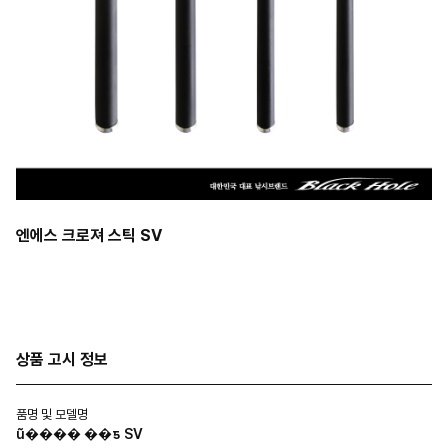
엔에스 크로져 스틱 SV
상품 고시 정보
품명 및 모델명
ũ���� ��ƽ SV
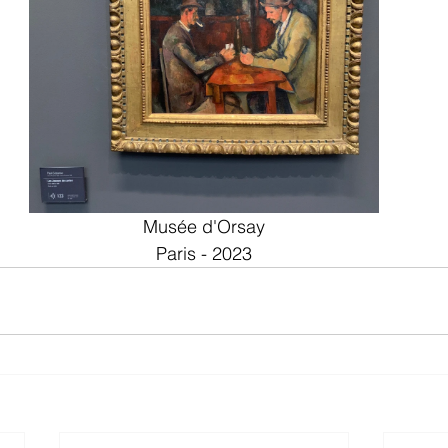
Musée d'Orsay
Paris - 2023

# # # # #

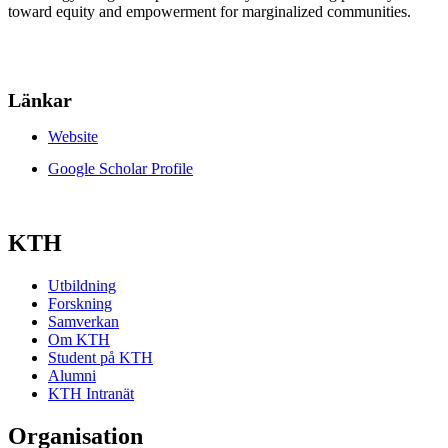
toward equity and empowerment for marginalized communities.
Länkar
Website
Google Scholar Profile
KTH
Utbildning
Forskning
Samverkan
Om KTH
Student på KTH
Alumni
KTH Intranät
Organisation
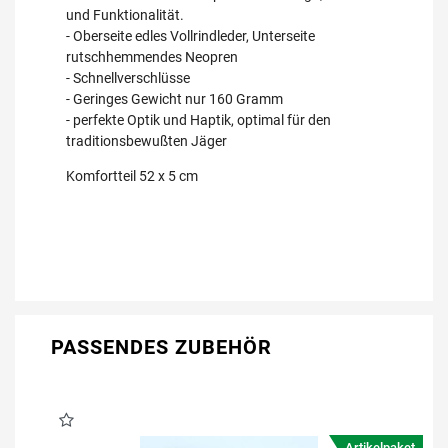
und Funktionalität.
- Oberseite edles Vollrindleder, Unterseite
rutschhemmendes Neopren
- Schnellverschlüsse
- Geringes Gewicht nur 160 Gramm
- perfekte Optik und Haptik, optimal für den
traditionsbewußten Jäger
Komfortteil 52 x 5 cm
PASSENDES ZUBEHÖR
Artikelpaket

# # # # #

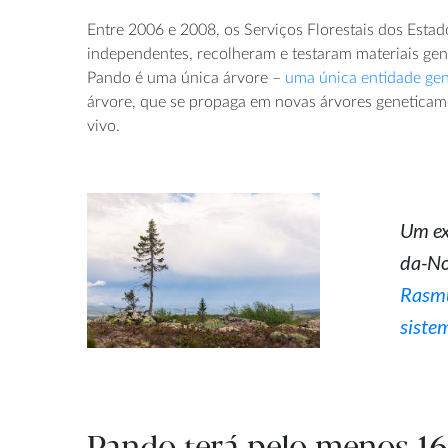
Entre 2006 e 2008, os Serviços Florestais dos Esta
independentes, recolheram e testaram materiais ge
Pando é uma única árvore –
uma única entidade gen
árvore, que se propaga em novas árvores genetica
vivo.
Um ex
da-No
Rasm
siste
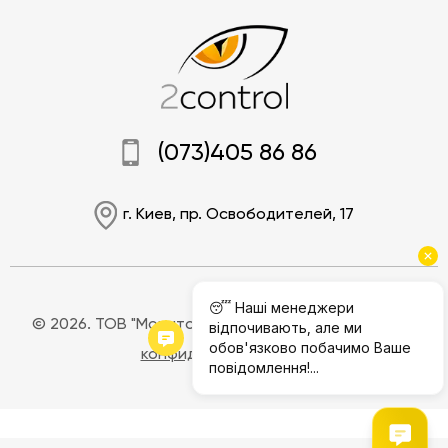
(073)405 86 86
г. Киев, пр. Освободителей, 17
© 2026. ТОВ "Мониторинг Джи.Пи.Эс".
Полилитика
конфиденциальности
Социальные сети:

# # # # #

Exercise:
Using the listing, count the lines holding the word "única" and write down that number alone.

Written solution:
2